I'll add a seed so one can replicate the results below:
library(glmnet)
library(MASS)
data("Boston")
x = model.matrix(crim~.-1,data=Boston)#-1 for removing the intercept column
y = Boston$crim
set.seed(100)
cv.lasso = cv.glmnet(x,y,type.measure = "mse",alpha=1)
The minimum cross-validated MSE is min(cv.lasso$cvm) = 43.51256
. The corresponding lambda is cv.lasso$lambda.min = 0.01843874
. The lambda.1se
is cv.lasso$lambda.1se = 3.375651
. This corresponds to a cross-validated MSE of
cv.lasso$cvm[which(cv.lasso$lambda == cv.lasso$lambda.1se)] = 57.5393
We can access the cross-validated standard errors directly from GLMNET's output as follows:
cv.lasso$cvsd[which(cv.lasso$lambda == cv.lasso$lambda.min)] = 15.40236
So the cross-validated MSE one standard error away is
43.51256 + 15.40236 = 58.91492
This is just slightly higher than the cross-validated MSE at lambda.1se
above (i.e. 57.5393
). If we look at the cross-validated MSE at the lambda
just before the lambda.1se
, it is:
cv.lasso$cvm[which(cv.lasso$lambda == cv.lasso$lambda.1se)-1] = 59.89079
So now that we can reconcile GLMNET's output, let me explain why you are not getting the same thing using your calculation:
cv.lasso$cvm
contains the cross-validated mean MSE for each value of lambda
.
- When we say 1 standard error, we are not talking about the standard error across the lambda's but the standard error across the folds for a given lambda.

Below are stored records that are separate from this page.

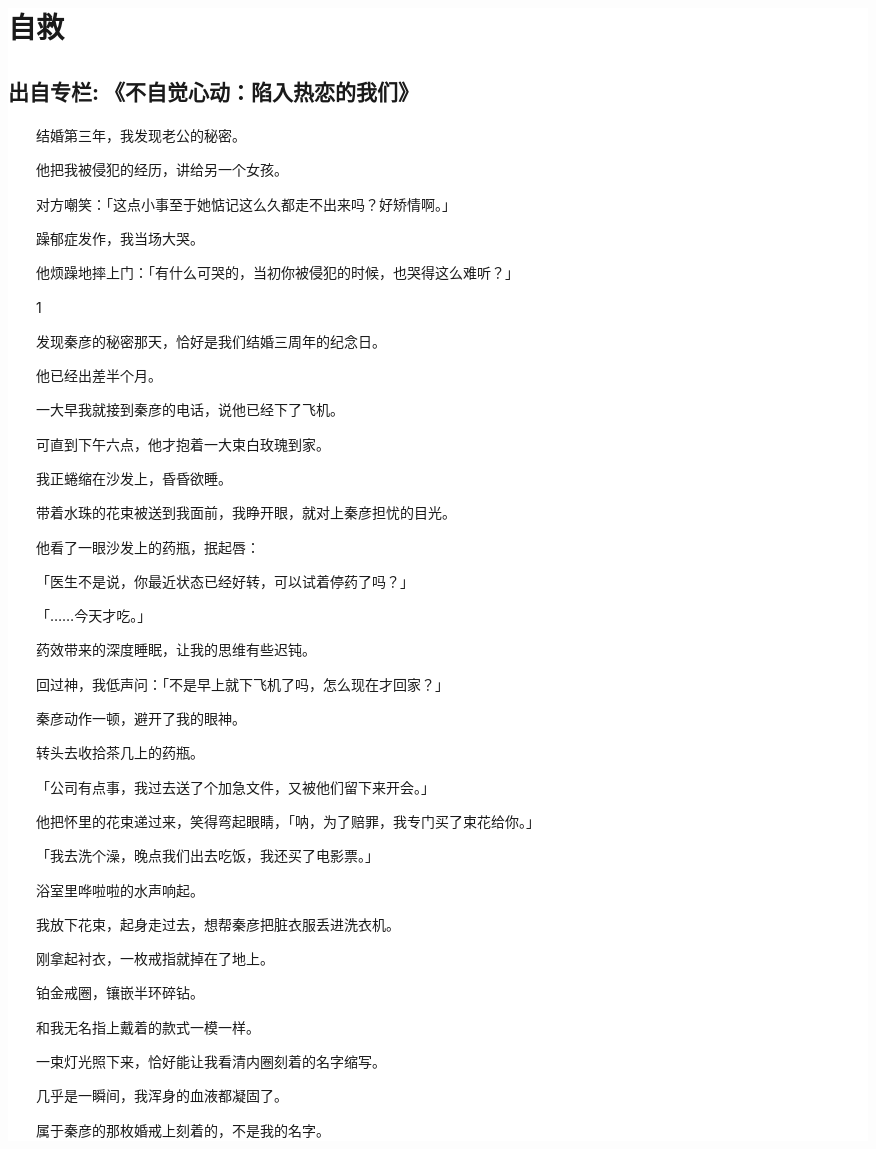 # 自救  
## 出自专栏: 《不自觉心动：陷入热恋的我们》  
&emsp;&emsp;结婚第三年，我发现老公的秘密。  
  
&emsp;&emsp;他把我被侵犯的经历，讲给另一个女孩。  
  
&emsp;&emsp;对方嘲笑：「这点小事至于她惦记这么久都走不出来吗？好矫情啊。」  
  
&emsp;&emsp;躁郁症发作，我当场大哭。  
  
&emsp;&emsp;他烦躁地摔上门：「有什么可哭的，当初你被侵犯的时候，也哭得这么难听？」  
  
&emsp;&emsp;1  
  
&emsp;&emsp;发现秦彦的秘密那天，恰好是我们结婚三周年的纪念日。  
  
&emsp;&emsp;他已经出差半个月。  
  
&emsp;&emsp;一大早我就接到秦彦的电话，说他已经下了飞机。  
  
&emsp;&emsp;可直到下午六点，他才抱着一大束白玫瑰到家。  
  
&emsp;&emsp;我正蜷缩在沙发上，昏昏欲睡。  
  
&emsp;&emsp;带着水珠的花束被送到我面前，我睁开眼，就对上秦彦担忧的目光。  
  
&emsp;&emsp;他看了一眼沙发上的药瓶，抿起唇：  
  
&emsp;&emsp;「医生不是说，你最近状态已经好转，可以试着停药了吗？」  
  
&emsp;&emsp;「……今天才吃。」  
  
&emsp;&emsp;药效带来的深度睡眠，让我的思维有些迟钝。  
  
&emsp;&emsp;回过神，我低声问：「不是早上就下飞机了吗，怎么现在才回家？」  
  
&emsp;&emsp;秦彦动作一顿，避开了我的眼神。  
  
&emsp;&emsp;转头去收拾茶几上的药瓶。  
  
&emsp;&emsp;「公司有点事，我过去送了个加急文件，又被他们留下来开会。」  
  
&emsp;&emsp;他把怀里的花束递过来，笑得弯起眼睛，「呐，为了赔罪，我专门买了束花给你。」  
  
&emsp;&emsp;「我去洗个澡，晚点我们出去吃饭，我还买了电影票。」  
  
&emsp;&emsp;浴室里哗啦啦的水声响起。  
  
&emsp;&emsp;我放下花束，起身走过去，想帮秦彦把脏衣服丢进洗衣机。  
  
&emsp;&emsp;刚拿起衬衣，一枚戒指就掉在了地上。  
  
&emsp;&emsp;铂金戒圈，镶嵌半环碎钻。  
  
&emsp;&emsp;和我无名指上戴着的款式一模一样。  
  
&emsp;&emsp;一束灯光照下来，恰好能让我看清内圈刻着的名字缩写。  
  
&emsp;&emsp;几乎是一瞬间，我浑身的血液都凝固了。  
  
&emsp;&emsp;属于秦彦的那枚婚戒上刻着的，不是我的名字。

- Continuing with the above point, at
lambda.min
, we have 10 folds. We fit 10 models and have 10 out-of-sample MSE's. The mean of these 10 MSE's is given by cv.lasso$cvm[which(cv.lasso$lambda == cv.lasso$lambda.min)]
. The standard deviation of these 10 MSE's is given by cv.lasso$cvsd[which(cv.lasso$lambda == cv.lasso$lambda.min)]
. What we are not given in the GLMNET output are the 10 MSE's at lambda.min
. If we had this, then we should be able to replicate the the standard error by using the formula you have above.
Let me know if this helps.
EDIT: Let's do an example whereby we define in advance three folds
set.seed(100)
folds = sample(1:3, nrow(x), replace = T)
cv.lasso = cv.glmnet(x,y,type.measure = "mse",alpha=1, keep =T, foldid = folds)
Note that
> min(cv.lasso$cvm)
[1] 42.76584
> cv.lasso$cvsd[which.min(cv.lasso$cvm)]
[1] 17.89725
(These differ from the earlier example above because we've defined our own folds)
Note also that I have an additional parameter keep = T
in the cv.glmnet
call. This returns the fold predictions for each lambda. You can extract them for the optimal lambda by doing:
cv.lasso$fit.preval[,which.min(cv.lasso$cvm)]
Before we proceed, let's create a data frame with the response, the fold predictions, and the corresponding folds:
library(data.table)
OOSPred = data.table(y = y,
predictions = cv.lasso$fit.preval[,which.min(cv.lasso$cvm)],
folds = folds)
Here is a preview of the first 10 rows:
> head(OOSPred, 10)
y predictions folds
1: 0.00632 -0.7477977 1
2: 0.02731 -1.3823830 1
3: 0.02729 -3.4826143 2
4: 0.03237 -4.4419795 1
5: 0.06905 -3.4373021 2
6: 0.02985 -2.5256505 2
7: 0.08829 0.7343478 3
8: 0.14455 1.1262462 2
9: 0.21124 4.0507847 2
10: 0.17004 0.5859587 1
For example, for the cases where folds = 1
, a model was built on folds #2 & #3 and then predictions were obtained for the observations in fold #1. We compute the MSE by fold now:
OOSPredSum = OOSPred[, list(MSE = mean((y - predictions)^2)), by = folds]
folds MSE
1: 1 27.51469
2: 2 75.72847
3: 3 19.93480
Finally, we return the mean MSE and standard error of the MSE across the folds
> OOSPredSum[, list("Mean MSE" = mean(MSE), "Standard Error" = sd(MSE)/sqrt(3))]
Mean MSE Standard Error
1: 41.05932 17.47213
GLMNET may be performing a weighted mean and standard error (weighted by the number of observations in each fold), which is why the figures above a close but do not match exactly.